Music is Paul Asselin's go-to therapy.

For 32 years, he's worked as a social worker on Toronto Rehab's Brain and Stroke inpatient unit, and for the past four, has doubled as a musical performer.

"We call ourselves the TRI-Hards," says Paul, who formed the band with his colleagues in March 2020 to help "lift spirits" when things “got heavy" at the start of the COVID-19 pandemic. Since then, the band has played every Friday afternoon at lunchtime, taking song requests from patients and staff, performing more than 200 songs on the 9th floor lounge.

On June 28, 2024, Paul will retire from UHN after more than three decades – but he still has one more song to sing.

"It's called '9 South'," says Paul, who wrote the goodbye song in ode to the 9 South Brain and Stroke unit at Toronto Rehab, University Centre, where he's worked since he started in 1992, when it was still operating under the Queen Elizabeth Hospital.

"When I say 9 South, I really mean that the song is for all the people that I've met there, the people that I've worked with – families, patients, caregivers, colleagues, and friends – all of us."

Paul never imagined that at the height of the pandemic – something he calls the most challenging period of his career – that his musical pastime would bring such joy to the hospital. And despite his "singing out of tune" and "playing out of time," the band always attracted lots of listeners and sounded great.

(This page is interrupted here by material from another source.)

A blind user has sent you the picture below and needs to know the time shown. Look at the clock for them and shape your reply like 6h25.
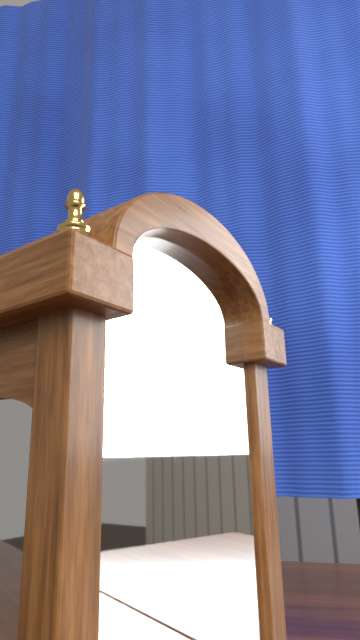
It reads 2h22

Though music is something Paul considers a serious hobby, it's not his career. From nine to five – some days longer – he's poured his heart and soul into the care he provides for his patients, always looking for ways to strengthen his team and himself as a social worker.

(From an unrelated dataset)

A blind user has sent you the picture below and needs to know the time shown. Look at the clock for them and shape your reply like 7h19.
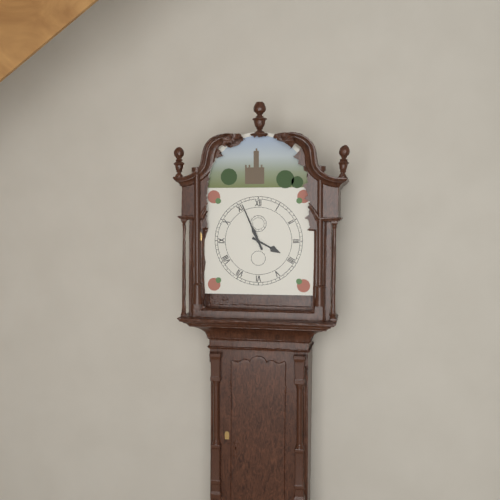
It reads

"Paul is truly exceptional," says Lauren Schwartz, Interim Manager, Inpatient Stroke Rehab at Toronto Rehab, who has worked closely with Paul since joining the stroke team as Service Coordinator in 2020.

"Paul is a strong patient advocate, but he also has a broader system awareness, which I think makes him an even stronger social worker," she says.

"He is the glue that holds the team together."

The "TRI-Hards," (L to ​R), Jennifer Shaw, Ruth Levin, Vanessa Ong and Paul Asselin, pictured in 2020, at the height of the COVID-19 pandemic. They initially formed the band to spread joy and bring a sense of community to Toronto Rehab's Brain and Stroke unit during that challenging time. (Photo: UHN)

Janet Newton, Clinical Vice President at UHN, says Paul has had on impact on the lives of many patients, families and staff.

"Paul is a valued team member who excels in his role and will be missed by many," she says.

"We are grateful for all his contributions over the years."

Though in rehab patients may not be under Paul's care for very long, he says that their impact is not lost on him.

"There's so many stories," says Paul, recalling the people he's met and cared for throughout his career, whether it's a single mother who became ill and now had to figure out childcare, or an immigrant who came to Canada in search of a better life.

"I've worked with people who have shown a lot of grace, strength and courage," he says.

"Seeing them be vulnerable, whether it's through their sadness, anger, fear or resiliency makes me feel privileged that I was able to help make things even a little bit better."

When asked what he's going to miss most about coming into work every day, Paul immediately thinks of the people.

"I'm going to miss the musical friends, patients, families, colleagues, including those who have passed on," he says.

"They have all played their part in making a better me."